Your customers don’t want to touch your credit card machine.
It’s nothing personal, they don’t really want to touch anything that they don’t have to these days. Luckily for those of us that still use hand held or counter top credit card machines to either swipe or dip the chip to accept payment, contactless solutions are easy and inexpensive to implement. Chances are, the machine you currently have already has the hardware required to do this, so it might just be a matter of calling your merchant services provider to get instruction on how to enable it and allow your customers to utilize their contactless payment methods on it.
Contactless payment methods come in three common forms. Your customers will either have a smart phone, a smart watch, or an NFC enabled credit card. All of these use NFC, short for Near Field Communication, as the underlying way to perform the transaction. How exactly NFC works is beyond the scope of this article, suffice it to say, it allows your device or card to talk to a properly configured credit card terminal so long as it is within about 1 inch of the reader. It’s easy, it works reliably and it’s reasonably secure.
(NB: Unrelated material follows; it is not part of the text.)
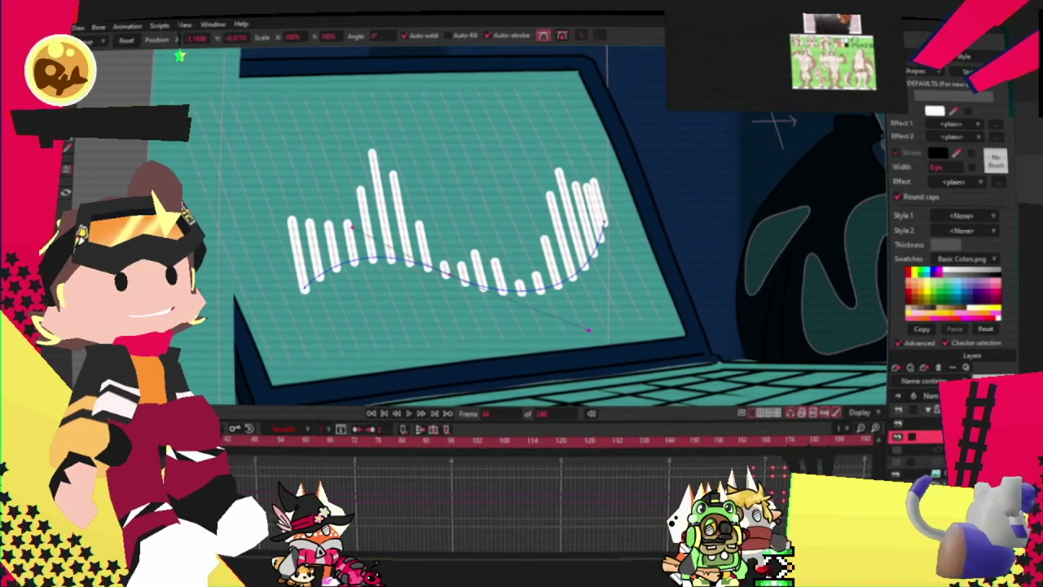
key(space)
key(space)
You might be wondering, ‘if all you need to be is an inch away from a reader, isn’t it possible for someone to get close to my customer and steal their card information?’ Yes and no. While it is technically possible to intercept the signal, the hacker wouldn’t be able to do much with the information. Smart pay devices like Apple Pay do not directly transmit sensitive card holder data in the transaction. Instead, they submit a unique one-time pass code to the credit card reader, which then sends that pass code to a very secure data center operated by your bank. The bank is then able to communicate with Apple to retrieve the actual card information. A process that happens within a fraction of a second and is completely out of scope of the interaction of the customer with the payment device itself.
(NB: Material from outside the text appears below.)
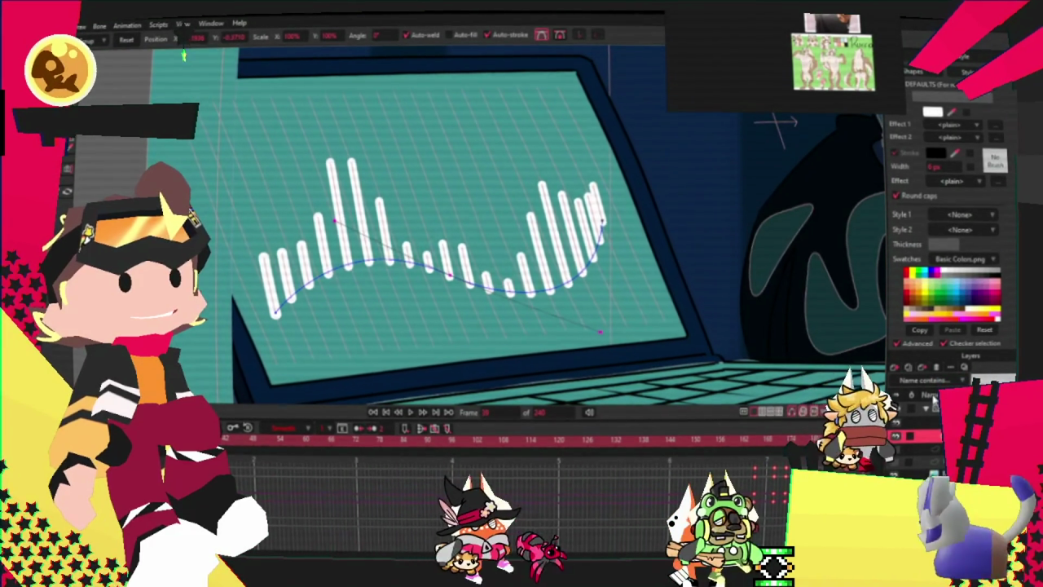
click(934, 400)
To start allowing your customers to use contactless payments, start by checking if you’re already setup with it. The best way to check is to read the wording of the credit card machine when it comes time for the customer to give their payment. If it only says “swipe, dip or enter card” when it is ready to accept payment, it might not be setup for contactless. If you see the word “tap” anywhere, you’re already good to go. Find a customer that wants to use their phone, watch or NFC enabled credit card and try it out. It’s nothing more than holding the device within an inch of the face of the credit card machine.
If you don’t see the word “tap” and holding an NFC enabled payment method near the machine does nothing, you still likely do not need to buy a new machine. Now is the time to call your merchant services provider. Either you have a machine made in the last 5 years and it’s just a matter of asking customer service to help you get it enabled, or you’re due for a new machine. Most providers will provide a free terminal replacement. If they don’t, get a new merchant services provider. They fight fiercely to acquire and retain customers, so the relatively small cost of replacing your terminal for free is worth it to them to keep you as a customer. If not, there are plenty of providers out there that will happily give you a modern terminal if you switch to them.
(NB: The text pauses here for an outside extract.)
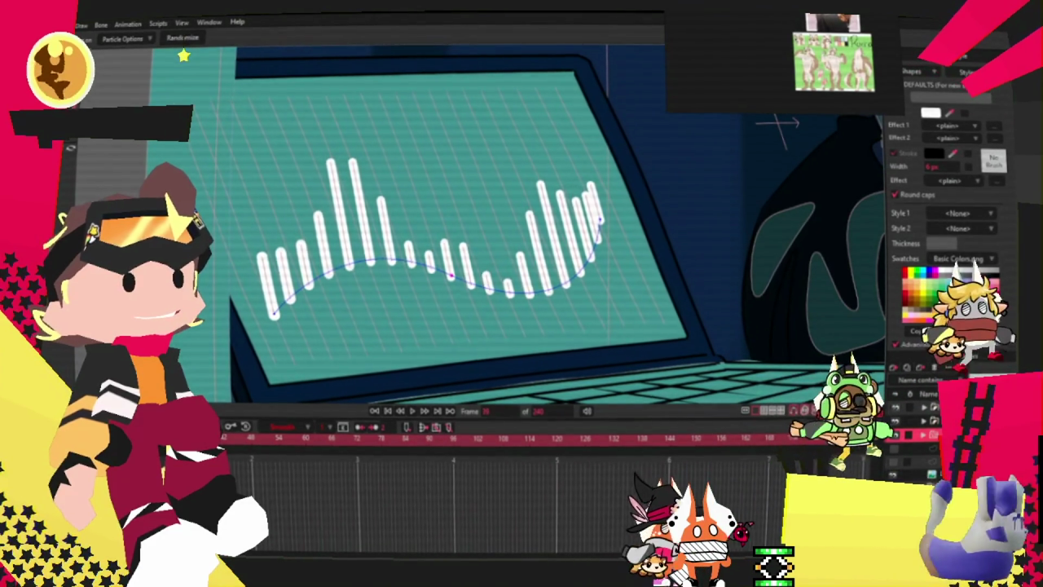
key(m)
scroll(488, 237, down, 3)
As consumer sensitivity to sanitary habits in the retail environment continue, NFC is a great way for you as a retailer to make sure your customers continue to feel safe making purchases. The security of the payment itself, coupled with the fact that any would-be coronavirus’s can’t make the 1 inch jump through thin air, make NFC the go-to choice for payment acceptance. It’s either already ready to go, or you have a couple of free options to get it setup, you’ve got nothing to lose.